Boston’s first cohousing development was the groundbreaking Jamaica Plain Cohousing at Cornwall and Amory streets, which opened five years ago. Like most cohousing developments, it involved constructing a new, custom-designed building.

If Stony Brook Cohousing succeeds in renovating the former Blessed Sacrament Church, it will be a pioneering case of cohousing reuse of a prominent building.

The reuse of a church as housing, on the other hand, is fairly common around the city and the nation. One example is the other Blessed Sacrament Church on Pearl Street in Cambridge’s Cambridgeport neighborhood. That church complex was sold by the Boston Archdiocese several years ago, around the same time as Hyde Square’s Blessed Sacrament, and is being turned into condos that are expected to go on the market this year.

The Cambridge redevelopment, now called Dana Park Place, has some differences from the JP proposal. The prices for condos already available in the former church school there are at luxury levels—roughly $520,000 to $850,000, according to the project’s web site at www.DanaParkPlace.com. And Dana Park Place is the work of a luxury developer, while Stony Brook Cohousing will rely on a large number of equity members. It only has a few right now.
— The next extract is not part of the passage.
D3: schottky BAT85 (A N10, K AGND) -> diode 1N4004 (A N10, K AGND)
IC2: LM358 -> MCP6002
Aside from the novelty of cohousing, the Hyde Square project otherwise meets all existing approvals that JPNDC and New Atlantic already got years ago, according to Rudzinski. That includes creating 37 units and a roughly 1,000-square-foot community space in the front of the church for public meetings and events. Rudzinski said the redevelopment likely would require zoning approval and a Boston Redevelopment Authority public meeting.

A resident petition to turn the complex into an official historic landmark has been pending for years at the Boston Landmarks Commission (BLC), which has been reviewing the designs of the various redevelopment projects in the meantime. Stony Brook Cohousing recently met with the BLC as well. Landmarking generally would protect only the exteriors of the buildings and grounds.
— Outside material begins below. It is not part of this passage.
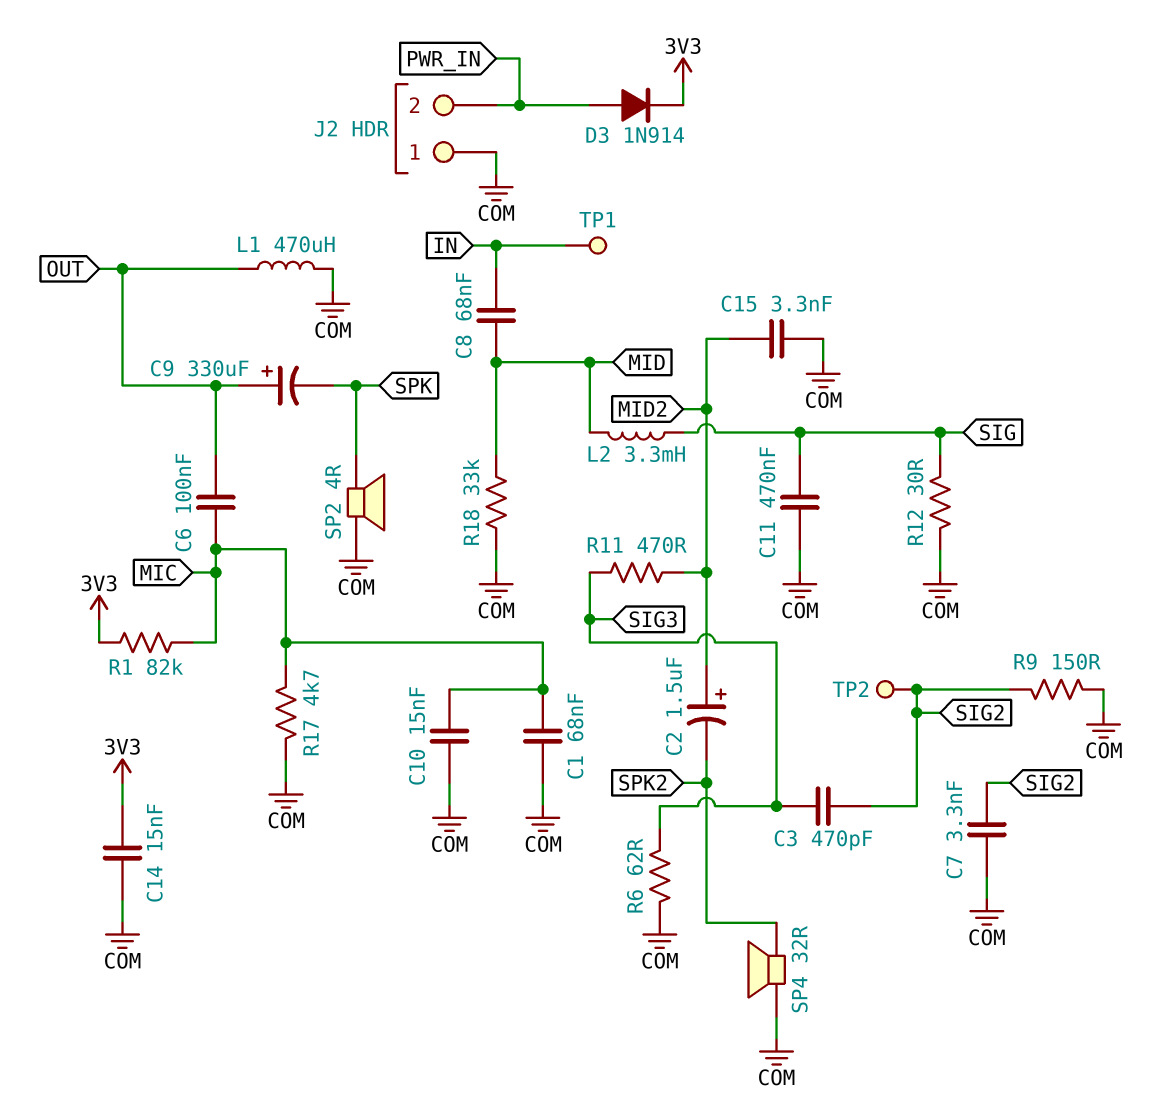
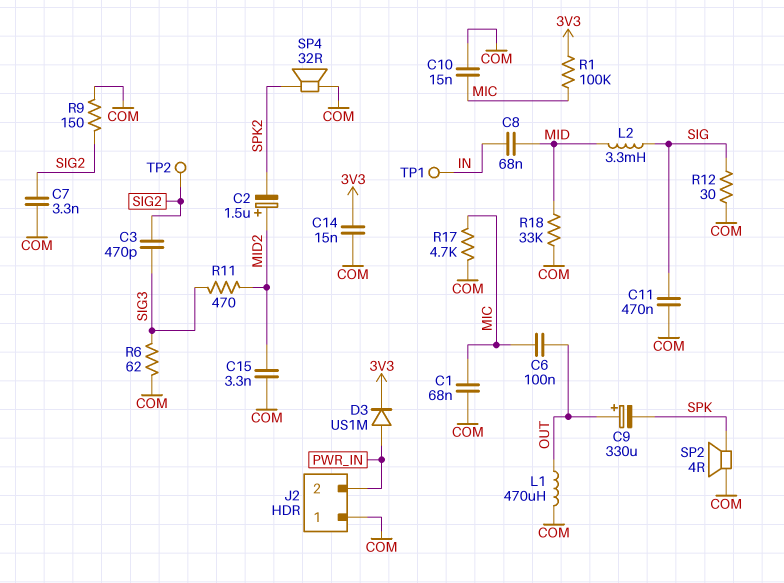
D3: diode 1N914 (A PWR_IN, K 3V3) -> diode US1M (A PWR_IN, K 3V3)
R1: 82k (3V3, MIC) -> 100k (3V3, MIC)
One nearby resident at the meeting noted that some bricks recently fell from the facade of the former church. Roth said that they will be restored soon.

Another meeting attendee, who identified himself as a former parishioner of the church, said he was concerned that turning it into condos would cause gentrification of Hyde Square.

“That’s not what I’m looking for in JP,” he said. “This whole strip is people, real people…not people with their nose in the air.” He called for extremely affordable housing, such as single-room occupancy units, in the church.

Roth and Thal explained that such housing is financially impossible because of the expense of renovating the building. Stony Brook Cohousing members emphasized that they would have as diverse and welcoming a community as possible.

When the Archdiocese sold the complex to JPNDC and New Atlantic, it required as one term of the deal that the former church become housing, at least some of it affordable.